After the war galleries, you walk into a yard of olive-drab trucks and jeeps from the 1950s through the 1970s. The tiny M274 "Mechanical Mule" is an 880-pound flatbed cart that could carry a recoilless rifle, and the M151 "MUTT" jeep had such a bad habit of rolling over that they had to bolt a roll-cage onto it. The best part: we got to climb inside an actual M211 field-kitchen truck, a rolling Army mess hall with stoves, cabinets, and an "immersion heater" that was basically a gasoline burner you dropped into a can of water to do the dishes. We opened the cabinets to see what a soldier's kitchen carried around.

Korea and the Air War

The Texas Air National Guard has its own story, anchored by a silver Republic F-84E Thunderjet hanging with FS-189 painted huge on its nose. Our favorite story is about the pilots over Korea: since they mostly bombed and strafed instead of dogfighting, they invented their own kinds of "aces": locomotive aces, tunnel aces, bridge aces, even a "camel ace." They also pioneered air-to-air refueling, and one time a flight of 32 jets glided home with their engines shut off to save fuel.
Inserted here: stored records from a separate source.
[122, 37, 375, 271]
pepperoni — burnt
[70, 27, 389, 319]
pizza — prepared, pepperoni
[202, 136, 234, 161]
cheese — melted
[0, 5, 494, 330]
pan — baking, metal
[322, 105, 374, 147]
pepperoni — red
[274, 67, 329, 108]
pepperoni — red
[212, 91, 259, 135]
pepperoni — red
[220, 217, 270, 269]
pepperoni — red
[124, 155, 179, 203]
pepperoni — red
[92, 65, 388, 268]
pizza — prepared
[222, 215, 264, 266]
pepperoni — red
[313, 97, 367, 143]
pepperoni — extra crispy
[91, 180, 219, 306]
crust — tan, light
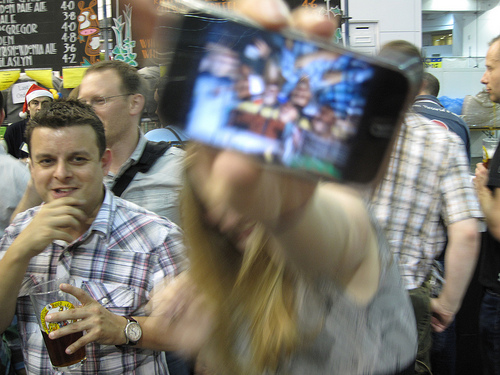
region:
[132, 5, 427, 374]
a girl holds her phone up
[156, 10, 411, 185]
screen of a phone is moving and blurry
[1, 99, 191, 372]
a guy in a plaid shirt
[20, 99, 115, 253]
guy is touching his chin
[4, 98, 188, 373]
guy is holding a beer glass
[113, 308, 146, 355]
watch on a left wrist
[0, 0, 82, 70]
a board shows alcohol content of beers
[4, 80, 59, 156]
a man is wearing a santa hat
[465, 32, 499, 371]
guy is holding a beer glass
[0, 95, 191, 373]
guy has short dark hair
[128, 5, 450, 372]
person holding up cell phone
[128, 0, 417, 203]
cell phone powered on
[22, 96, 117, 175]
man with brown shirt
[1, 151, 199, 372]
man wearing plaid shirt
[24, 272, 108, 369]
man holding drinking glass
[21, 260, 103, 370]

There's a little bubble-canopy OH-23 helicopter here too, the kind used to scout and carry wounded.

Outside: The Vehicle Park

After almost two hours indoors we finally went outside to the vehicle park, where the tanks sit right out on the grass next to the everyday post signs. We posed in front of a little green light tank with a white U.S. star on its turret. Up close you can see every rivet in the armor and just how long the main gun really is. There were bigger, rusted tanks farther down with rows of overlapping road wheels, and a covered shed with a whole line of tracked vehicles including a camouflaged M113 armored personnel carrier. It was a good place to end: from hundreds of tiny toy soldiers in the first case to real steel we could stand next to and touch.

Photos and notes from our visit on May 28, 2026.